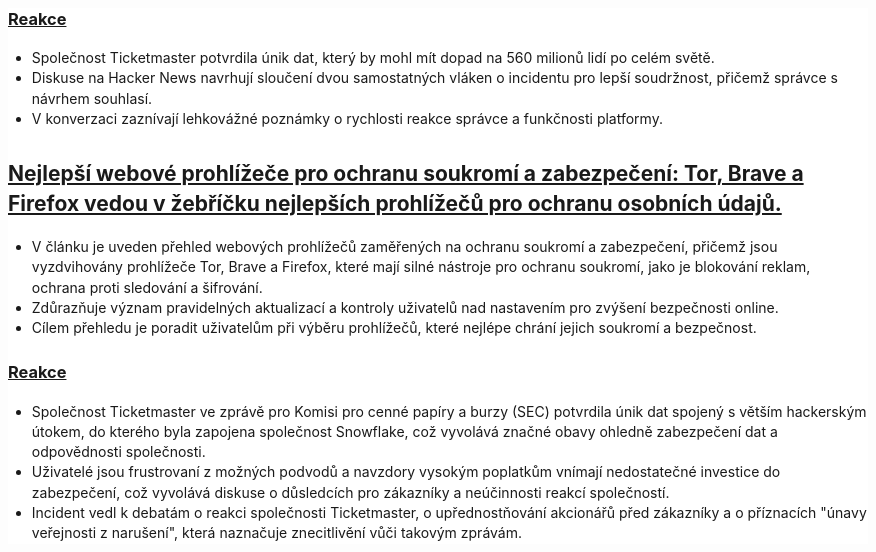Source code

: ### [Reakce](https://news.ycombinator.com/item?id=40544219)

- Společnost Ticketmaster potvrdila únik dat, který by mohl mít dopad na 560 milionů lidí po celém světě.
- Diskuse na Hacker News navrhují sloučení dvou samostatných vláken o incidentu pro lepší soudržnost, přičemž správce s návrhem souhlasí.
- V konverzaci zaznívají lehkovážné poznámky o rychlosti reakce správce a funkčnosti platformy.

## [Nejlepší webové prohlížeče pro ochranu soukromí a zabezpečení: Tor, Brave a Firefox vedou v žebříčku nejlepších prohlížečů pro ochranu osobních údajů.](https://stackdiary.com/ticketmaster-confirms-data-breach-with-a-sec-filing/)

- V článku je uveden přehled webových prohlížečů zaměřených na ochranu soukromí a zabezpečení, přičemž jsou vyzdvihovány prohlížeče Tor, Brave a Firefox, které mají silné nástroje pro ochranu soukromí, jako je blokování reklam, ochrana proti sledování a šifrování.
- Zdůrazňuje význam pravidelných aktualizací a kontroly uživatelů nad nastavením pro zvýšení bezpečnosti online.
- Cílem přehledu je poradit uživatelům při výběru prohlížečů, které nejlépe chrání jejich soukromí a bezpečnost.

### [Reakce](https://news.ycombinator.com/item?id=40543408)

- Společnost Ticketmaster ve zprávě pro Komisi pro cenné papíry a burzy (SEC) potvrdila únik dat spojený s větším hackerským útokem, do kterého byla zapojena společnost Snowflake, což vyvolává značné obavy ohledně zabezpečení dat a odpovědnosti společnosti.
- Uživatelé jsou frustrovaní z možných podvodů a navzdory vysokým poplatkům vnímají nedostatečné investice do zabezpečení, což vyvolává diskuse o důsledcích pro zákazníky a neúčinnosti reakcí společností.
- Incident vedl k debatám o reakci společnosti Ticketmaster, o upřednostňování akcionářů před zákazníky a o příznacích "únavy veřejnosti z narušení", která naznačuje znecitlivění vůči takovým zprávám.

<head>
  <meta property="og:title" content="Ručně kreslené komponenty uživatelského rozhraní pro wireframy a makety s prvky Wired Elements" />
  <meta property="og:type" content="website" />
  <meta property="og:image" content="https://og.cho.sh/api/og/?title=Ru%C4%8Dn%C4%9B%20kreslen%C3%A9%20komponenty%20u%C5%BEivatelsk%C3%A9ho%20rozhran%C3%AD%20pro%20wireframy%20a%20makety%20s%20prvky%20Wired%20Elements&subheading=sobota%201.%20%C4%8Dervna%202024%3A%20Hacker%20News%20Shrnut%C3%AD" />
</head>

::::

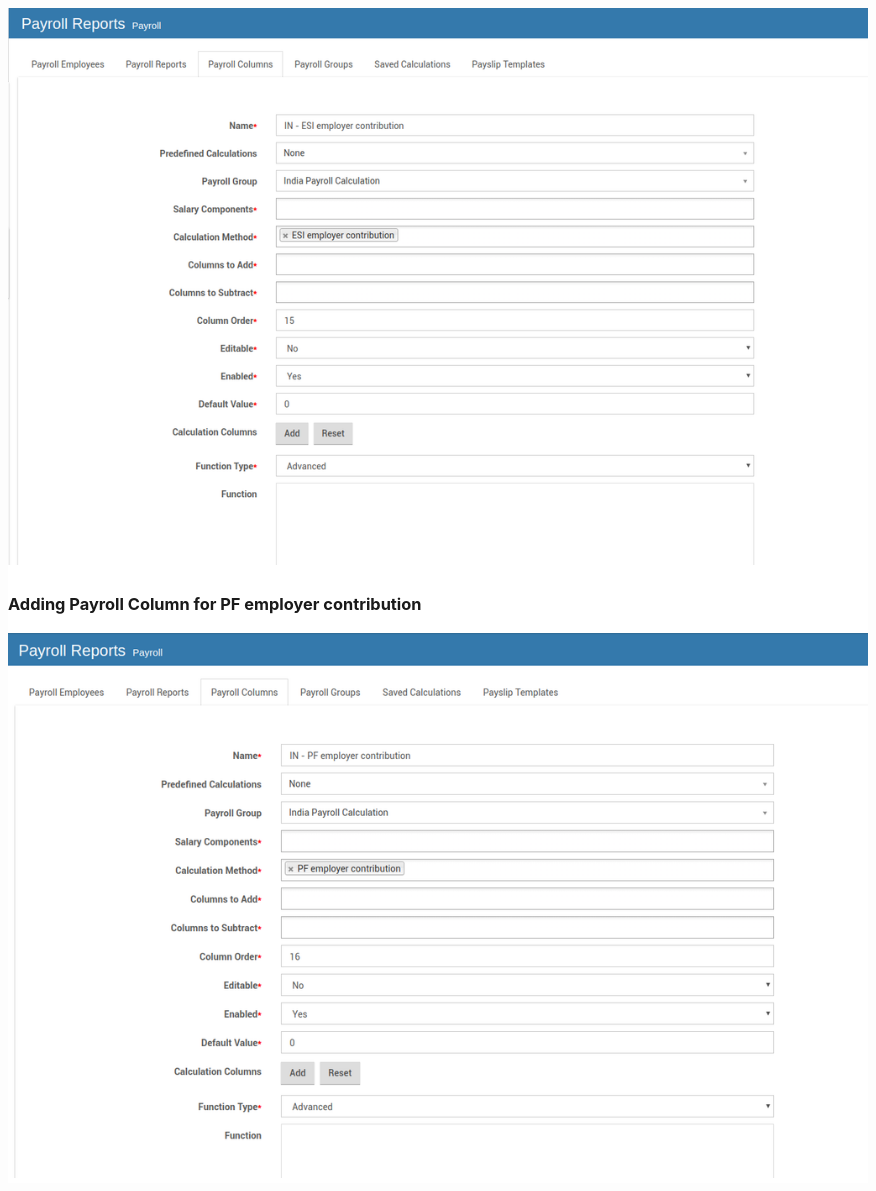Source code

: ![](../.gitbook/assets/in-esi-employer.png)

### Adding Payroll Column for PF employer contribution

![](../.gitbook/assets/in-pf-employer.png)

::::

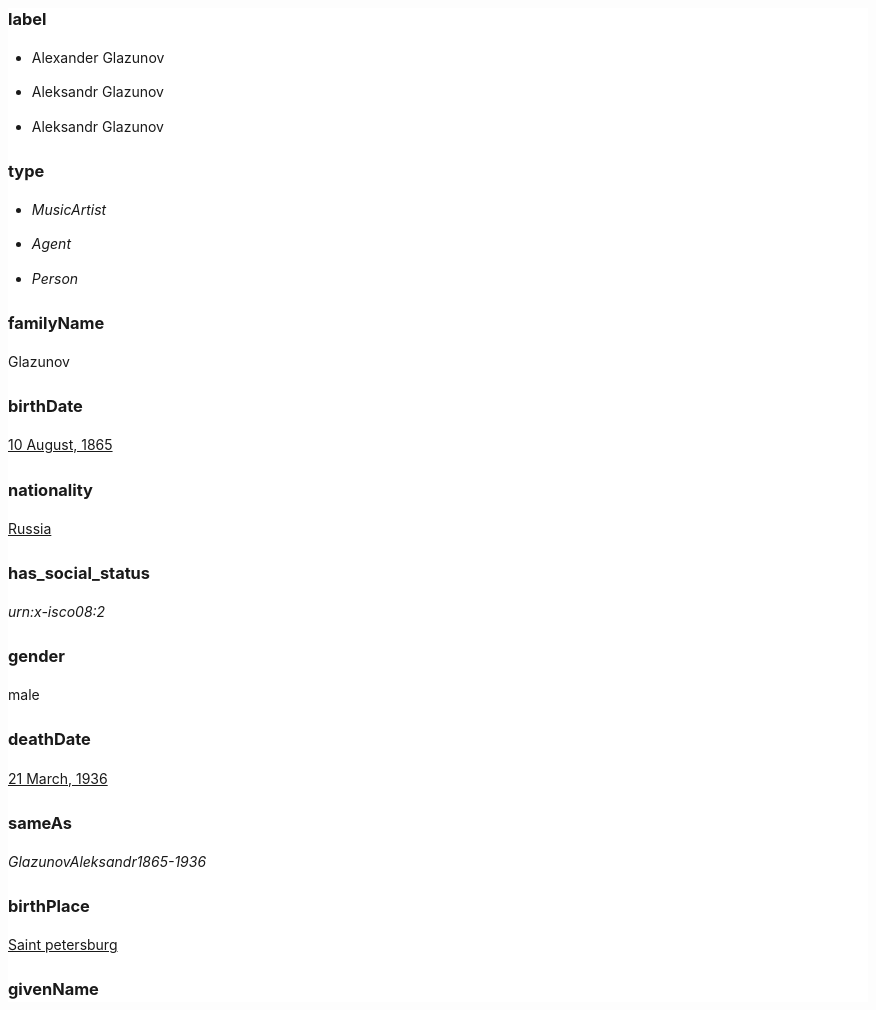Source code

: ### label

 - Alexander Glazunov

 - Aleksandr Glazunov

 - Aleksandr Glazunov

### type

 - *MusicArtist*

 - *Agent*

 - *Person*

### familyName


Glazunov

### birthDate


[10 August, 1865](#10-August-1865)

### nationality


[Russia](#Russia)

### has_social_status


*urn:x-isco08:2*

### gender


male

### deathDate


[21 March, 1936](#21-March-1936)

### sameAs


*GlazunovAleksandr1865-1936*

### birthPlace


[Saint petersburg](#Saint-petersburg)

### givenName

::::

## TASK
If a line of the entries holds the word "item", copy it out.

## RESPONSE
: ### [Reakce](https://news.ycombinator.com/item?id=40544219)
### [Reakce](https://news.ycombinator.com/item?id=40543408)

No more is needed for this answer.